Welcome to the Hurt Your Brain internet playlist from May 5, 2017. It’s a collection of podcasts, videos, and other links for people who love to learn online and are fascinated by the world. Click here to get playlists emailed to you as they come out.
Fact of the week: One of my favorites that is pretty unbelievable when you first hear it. There are many, many more possible games of chess than there are atoms in the entire universe. And there are many, many more possible “sensible” games of chess (ones likely to actually happen) than there are grains of sand in all of the beaches.
Between the Liner Notes: The Dance Floor Doesn’t Lie (Disco Part 1) 40 minutes
A documentary style show that brings to life a piece of music history each episode. Their recent two parter on disco is really excellent and feels like listening to the audio of a high quality PBS documentary. You have the intriguing characters, good journalistic narrative, and great music (disco doesn’t always suck). It’s a refreshing type of music show that doesn’t fall into the typical camps of either deconstructing a song or going through a playlist of songs DJ style.

» THE PROBLEM:
Copy the Hurt Your Brain playlist text again, beginning at the words "Welcome to the" and stopping after "of the beaches.", and change "grains of sand" to "drops of water".

» RECORDED INFORMATION:
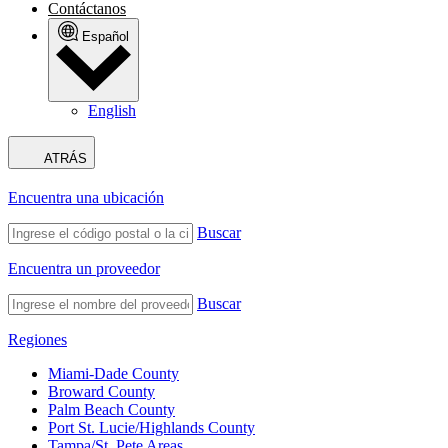
Contáctanos
Español
English
ATRÁS
Encuentra una ubicación
Buscar
Encuentra un proveedor
Buscar
Regiones
Miami-Dade County
Broward County
Palm Beach County
Port St. Lucie/Highlands County
Tampa/St. Pete Areas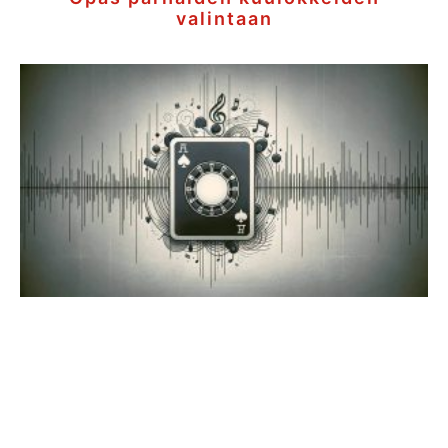
valintaan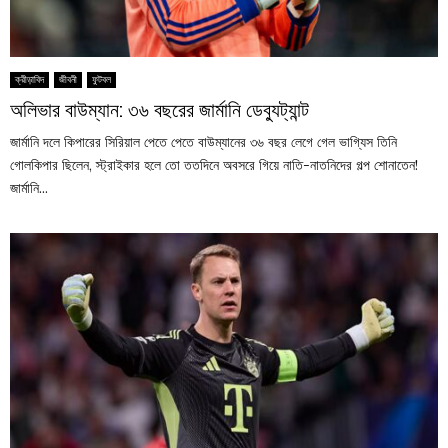
ক্রীড়াবিদ
জীবনী
ফুটবল
অলিভার বাউম্যান: ৩৬ বছরের জার্মানি ডেব্যুট্যান্ট
জার্মানি দলে কিপারের সিরিয়াল পেতে পেতে বাউম্যানের ৩৬ বছর লেগে গেল ভাগ্যিস তিনি
গোলকিপার ছিলেন, স্ট্রাইকার হলে তো ততদিনে অবসরে গিয়ে নাতি-নাতনিদের গল্প শোনাতেন!
জার্মানি...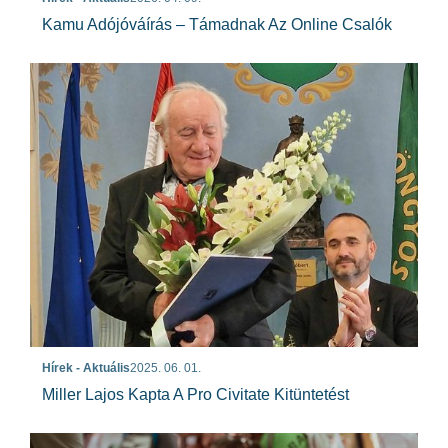
Kamu Adójóváírás – Támadnak Az Online Csalók
Hírek - Aktuális
2025. 06. 01.
Miller Lajos Kapta A Pro Civitate Kitüntetést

» SOLUTION FOR THIS PROBLEM:
Welcome to the Hurt Your Brain internet playlist from May 5, 2017. It’s a collection of podcasts, videos, and other links for people who love to learn online and are fascinated by the world. Click here to get playlists emailed to you as they come out.
Fact of the week: One of my favorites that is pretty unbelievable when you first hear it. There are many, many more possible games of chess than there are atoms in the entire universe. And there are many, many more possible “sensible” games of chess (ones likely to actually happen) than there are drops of water in all of the beaches.